## Work to be completed
Please give the lines below again exactly as they stand, from the one that contains "index pip: (158, 116)" up to and including the one that contains "pinky tip: (522, 1171)", leaving all pictures out.

(Saved data entries)
****************************************
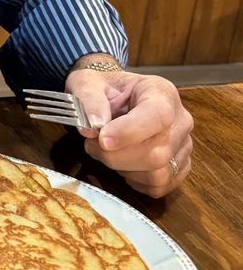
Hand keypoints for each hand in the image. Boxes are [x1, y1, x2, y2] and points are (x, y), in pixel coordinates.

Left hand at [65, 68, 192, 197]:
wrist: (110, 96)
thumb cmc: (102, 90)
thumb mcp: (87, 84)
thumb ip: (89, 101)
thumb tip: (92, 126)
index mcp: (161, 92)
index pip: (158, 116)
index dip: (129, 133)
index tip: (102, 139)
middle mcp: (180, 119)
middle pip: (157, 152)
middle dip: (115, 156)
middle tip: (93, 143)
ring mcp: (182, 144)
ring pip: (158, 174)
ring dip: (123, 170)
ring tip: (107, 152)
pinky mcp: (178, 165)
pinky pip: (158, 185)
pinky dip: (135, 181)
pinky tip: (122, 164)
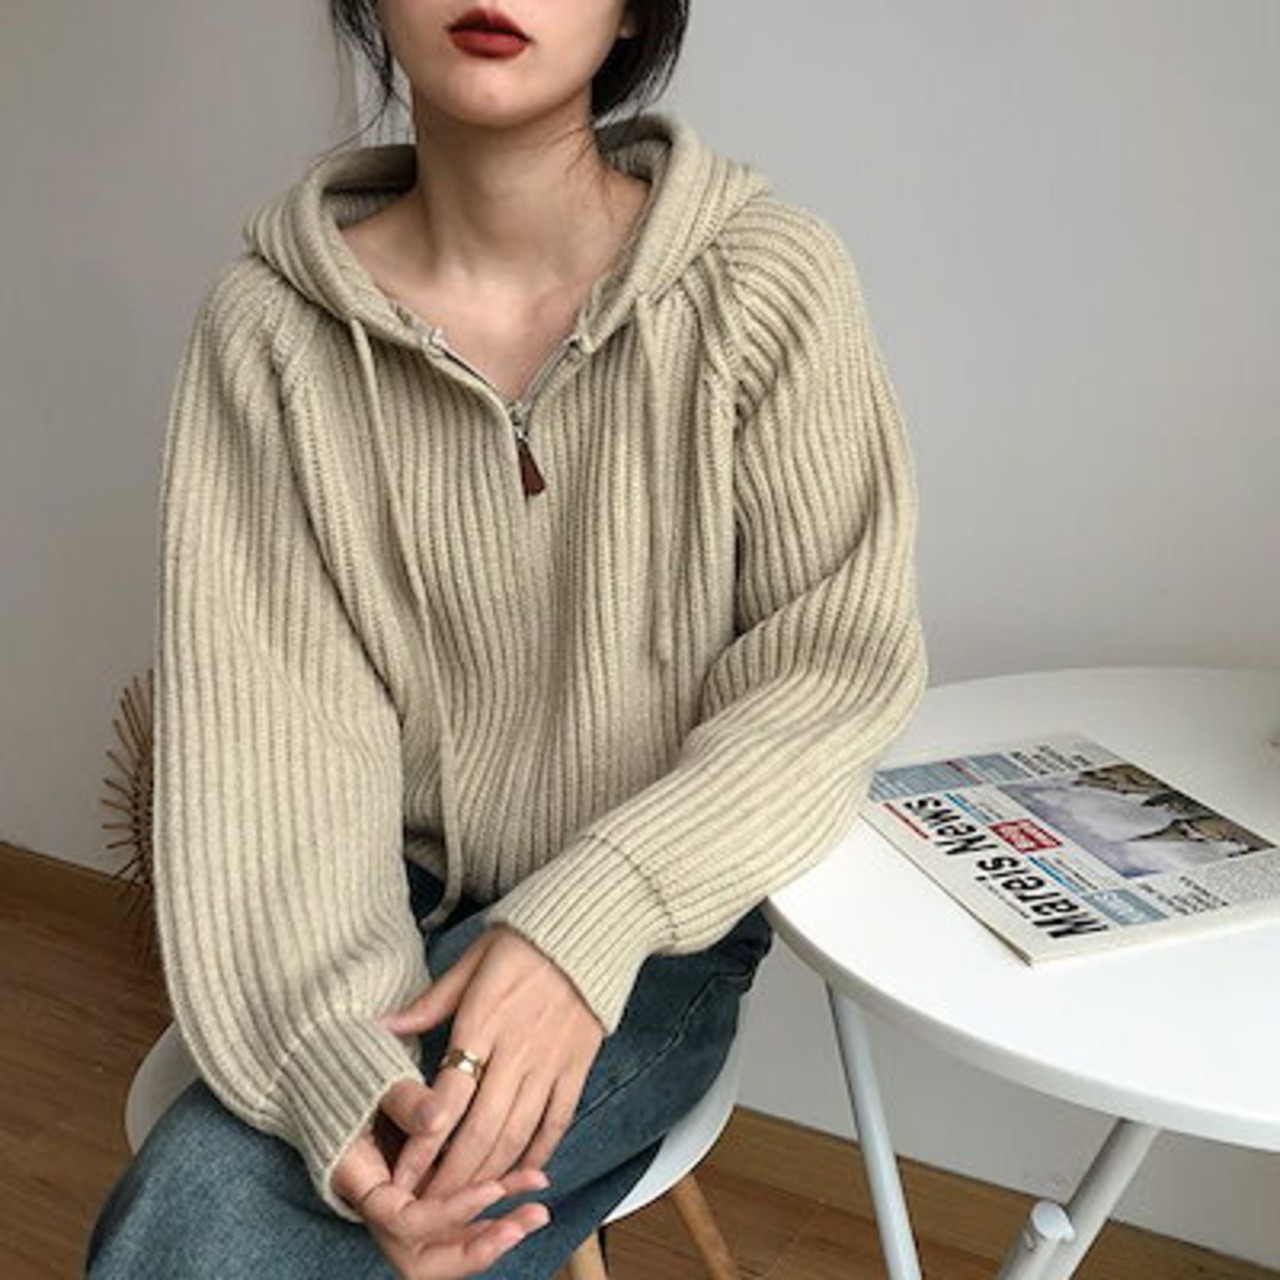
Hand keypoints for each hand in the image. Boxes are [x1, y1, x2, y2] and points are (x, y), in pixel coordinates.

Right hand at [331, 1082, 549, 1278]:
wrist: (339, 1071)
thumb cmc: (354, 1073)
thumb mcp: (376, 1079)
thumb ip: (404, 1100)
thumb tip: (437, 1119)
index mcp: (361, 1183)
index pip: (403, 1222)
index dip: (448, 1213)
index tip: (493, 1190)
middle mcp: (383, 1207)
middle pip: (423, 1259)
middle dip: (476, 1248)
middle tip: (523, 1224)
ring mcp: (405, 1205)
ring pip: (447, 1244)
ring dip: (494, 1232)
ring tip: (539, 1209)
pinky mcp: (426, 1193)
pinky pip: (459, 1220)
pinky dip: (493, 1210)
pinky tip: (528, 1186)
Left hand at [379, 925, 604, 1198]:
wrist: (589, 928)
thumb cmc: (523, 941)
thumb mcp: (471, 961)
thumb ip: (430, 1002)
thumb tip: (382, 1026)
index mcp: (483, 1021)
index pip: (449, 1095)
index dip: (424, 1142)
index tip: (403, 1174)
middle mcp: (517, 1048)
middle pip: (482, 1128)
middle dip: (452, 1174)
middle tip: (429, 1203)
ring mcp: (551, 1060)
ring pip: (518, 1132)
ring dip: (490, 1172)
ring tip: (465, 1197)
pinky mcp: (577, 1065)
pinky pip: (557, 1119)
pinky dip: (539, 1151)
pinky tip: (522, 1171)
****************************************
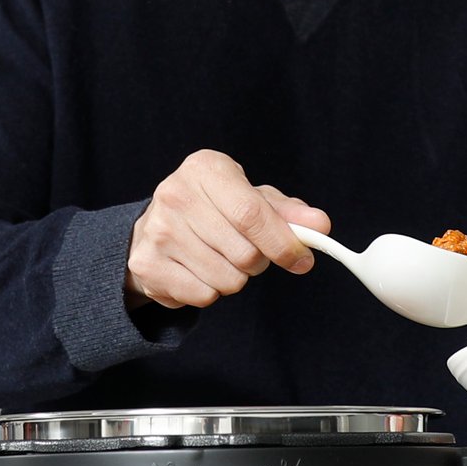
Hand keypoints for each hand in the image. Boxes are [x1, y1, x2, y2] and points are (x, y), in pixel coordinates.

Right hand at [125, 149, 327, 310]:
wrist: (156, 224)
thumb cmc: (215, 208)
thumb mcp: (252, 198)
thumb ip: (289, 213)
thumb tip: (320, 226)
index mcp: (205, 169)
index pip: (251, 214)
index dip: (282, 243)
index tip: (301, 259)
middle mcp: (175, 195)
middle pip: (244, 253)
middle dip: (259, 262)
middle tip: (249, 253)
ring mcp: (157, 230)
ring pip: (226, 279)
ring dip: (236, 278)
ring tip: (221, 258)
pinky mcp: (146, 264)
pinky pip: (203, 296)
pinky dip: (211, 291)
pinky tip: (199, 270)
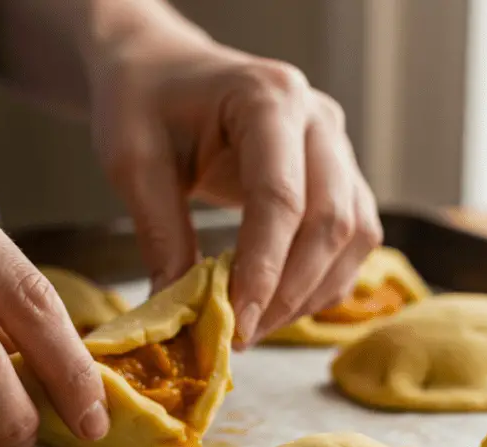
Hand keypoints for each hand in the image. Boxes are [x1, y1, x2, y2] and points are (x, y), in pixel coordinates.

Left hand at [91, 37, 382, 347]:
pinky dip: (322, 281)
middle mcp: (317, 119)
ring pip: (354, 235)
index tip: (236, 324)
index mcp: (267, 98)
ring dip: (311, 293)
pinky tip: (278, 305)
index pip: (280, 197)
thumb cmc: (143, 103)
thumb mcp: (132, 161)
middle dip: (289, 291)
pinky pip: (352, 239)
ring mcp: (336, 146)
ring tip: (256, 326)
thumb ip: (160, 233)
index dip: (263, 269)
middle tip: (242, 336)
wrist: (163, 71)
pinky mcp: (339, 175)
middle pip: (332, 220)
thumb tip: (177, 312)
****************************************
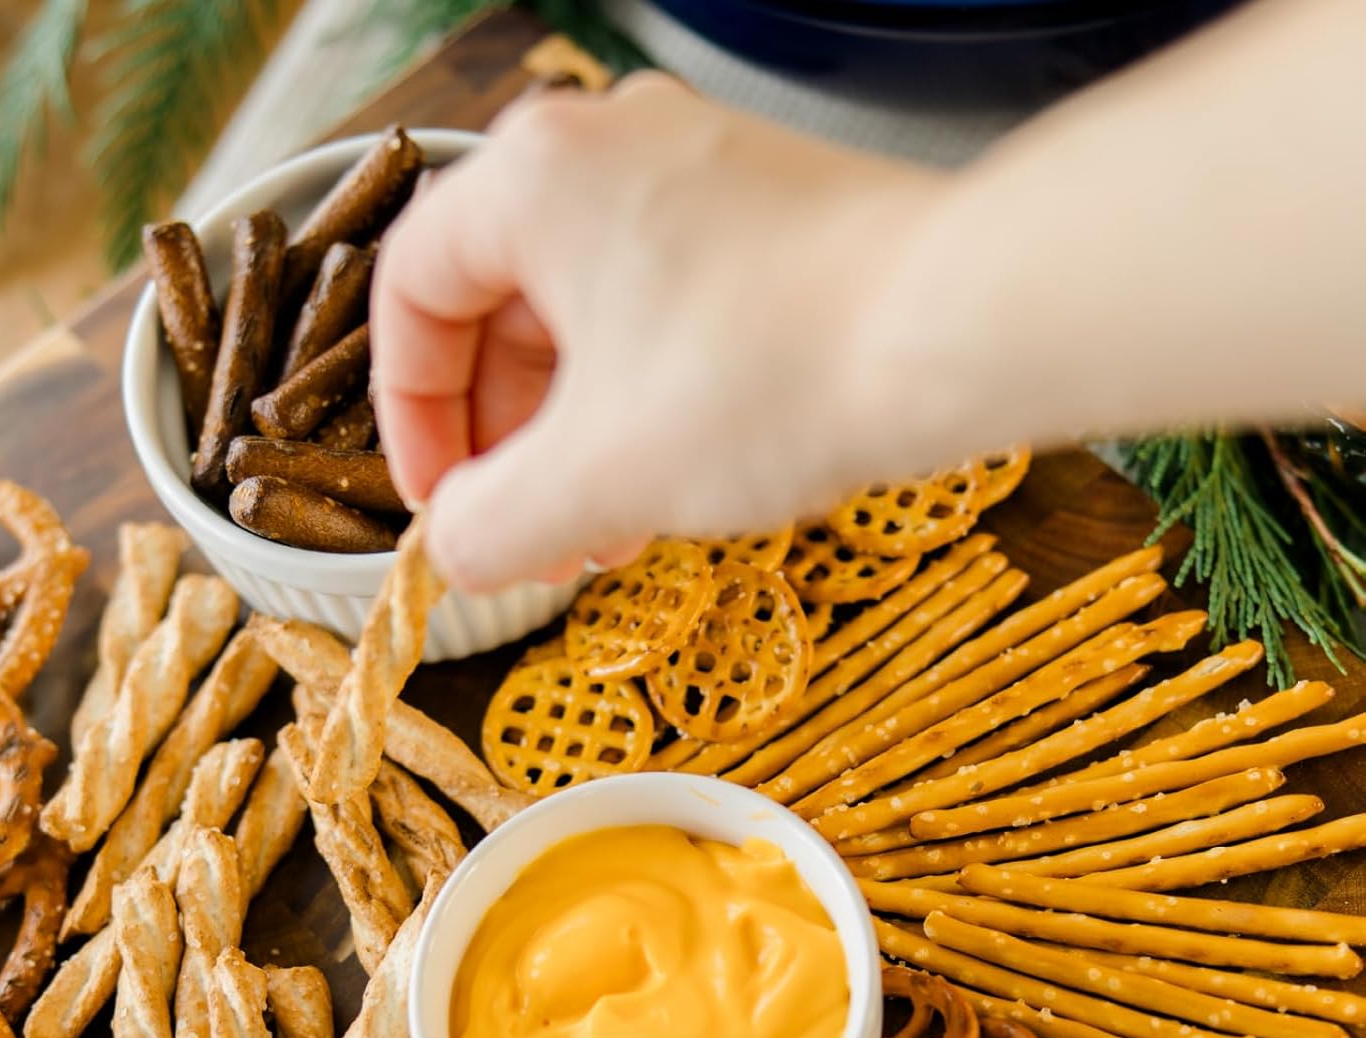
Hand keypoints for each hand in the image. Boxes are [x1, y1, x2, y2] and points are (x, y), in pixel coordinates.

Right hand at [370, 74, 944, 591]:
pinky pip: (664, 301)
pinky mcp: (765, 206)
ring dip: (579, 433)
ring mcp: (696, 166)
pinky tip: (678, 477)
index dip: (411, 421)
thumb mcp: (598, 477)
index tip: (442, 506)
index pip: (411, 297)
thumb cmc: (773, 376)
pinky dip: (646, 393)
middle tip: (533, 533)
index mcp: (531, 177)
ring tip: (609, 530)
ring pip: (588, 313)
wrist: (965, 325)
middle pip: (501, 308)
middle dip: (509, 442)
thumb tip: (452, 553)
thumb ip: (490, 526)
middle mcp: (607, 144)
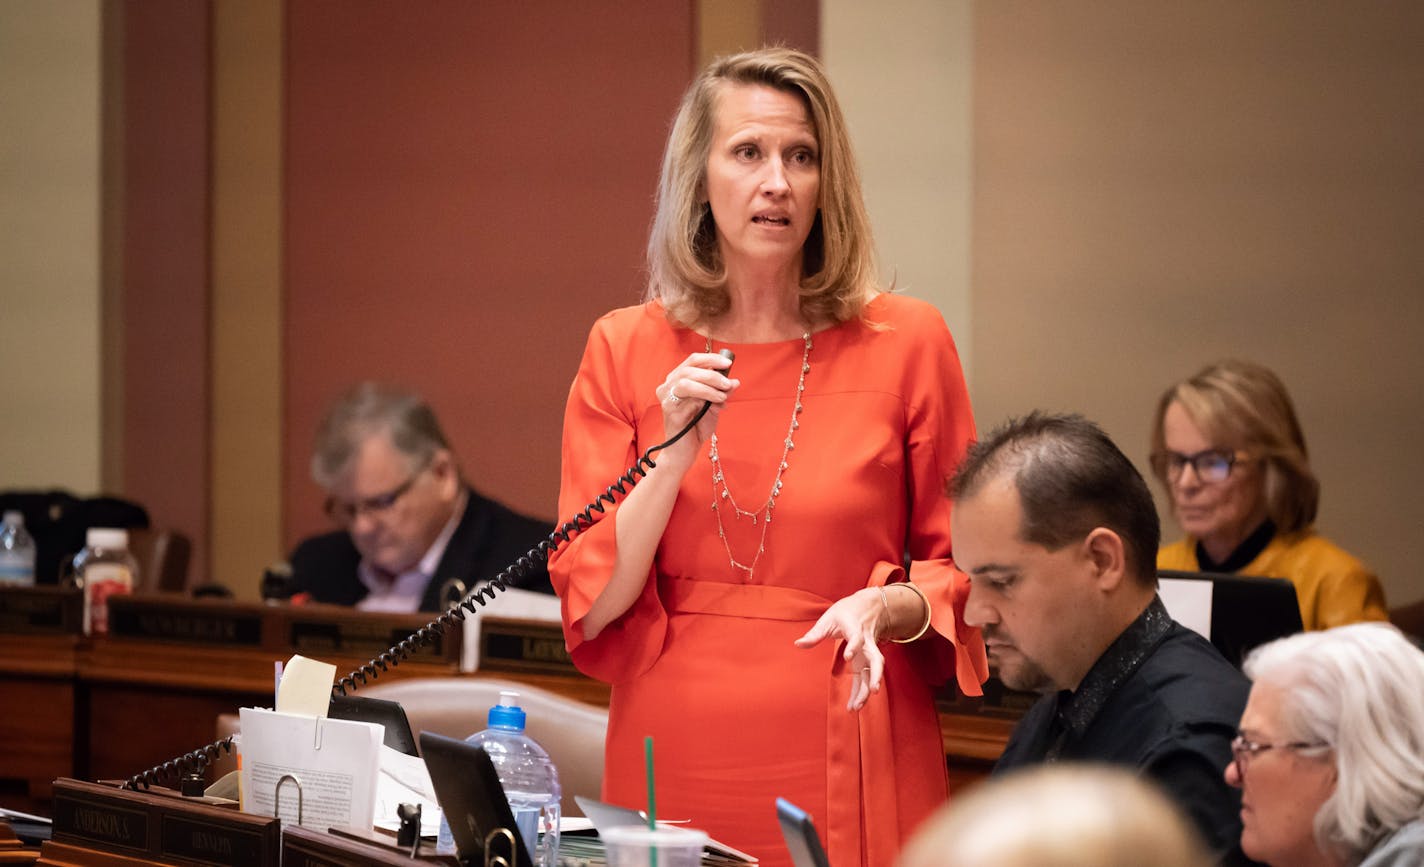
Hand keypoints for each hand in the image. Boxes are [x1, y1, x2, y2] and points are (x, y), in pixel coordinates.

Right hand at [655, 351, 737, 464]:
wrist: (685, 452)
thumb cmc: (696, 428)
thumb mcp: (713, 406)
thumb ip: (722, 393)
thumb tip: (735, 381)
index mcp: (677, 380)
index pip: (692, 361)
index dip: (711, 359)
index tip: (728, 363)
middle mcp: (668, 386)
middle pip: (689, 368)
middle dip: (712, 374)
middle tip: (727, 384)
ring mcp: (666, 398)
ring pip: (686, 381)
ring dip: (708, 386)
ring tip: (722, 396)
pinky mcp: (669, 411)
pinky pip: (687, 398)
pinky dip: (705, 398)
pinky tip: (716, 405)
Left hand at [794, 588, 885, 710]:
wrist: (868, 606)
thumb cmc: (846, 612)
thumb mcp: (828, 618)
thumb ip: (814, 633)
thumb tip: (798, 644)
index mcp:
****************************************
## Response
index pip: (158, 116)
index dip: (129, 133)
index tip: (102, 139)
middle mcp: (180, 119)
middle pip: (157, 152)
middle dip: (115, 156)
middle tip: (93, 143)
ring mcp: (182, 144)
ring pip: (158, 174)
ring dip: (123, 170)
ring tip: (107, 152)
pinky mcp: (178, 165)
pinky pip: (158, 185)
pinky dip: (135, 181)
pinky tip: (122, 164)
Hand keypoints for each hand in the image. Boxes are [x1, y1, x2, y2] and points are (x, y), in pixel coordinates.

Right hand at [331, 1082, 549, 1278]:
wrist: (339, 1071)
thumb cmc: (354, 1073)
thumb mcp: (376, 1079)
thumb ip: (404, 1100)
thumb tip: (437, 1119)
index mcp: (361, 1183)
index pip: (403, 1222)
index dip: (448, 1213)
index tip: (493, 1190)
middle mcp: (383, 1207)
middle pip: (423, 1259)
middle dip: (476, 1248)
middle tip: (523, 1224)
ring mcp: (405, 1205)
ring pip: (447, 1244)
ring dip: (494, 1232)
ring tip: (539, 1209)
pinky mcp: (426, 1193)
pinky pip: (459, 1220)
pinky dip: (493, 1210)
pinky tip: (528, 1186)
Left hand at [379, 925, 604, 1198]:
wrist: (589, 928)
thumb cmc: (523, 941)
thumb mcp: (471, 961)
thumb ip: (430, 1002)
thumb tip: (382, 1026)
index mcp: (483, 1021)
index pip: (449, 1095)
index dip: (424, 1142)
index tip: (403, 1174)
middle mcp: (517, 1048)
middle pip: (482, 1128)
middle dip: (452, 1174)
middle tip: (429, 1203)
ring mcp: (551, 1060)
ring pip: (518, 1132)
ring dip: (490, 1172)
ring tip: (465, 1197)
pinky mcp: (577, 1065)
pinky pip: (557, 1119)
pinky dip: (539, 1151)
pinky tip: (522, 1171)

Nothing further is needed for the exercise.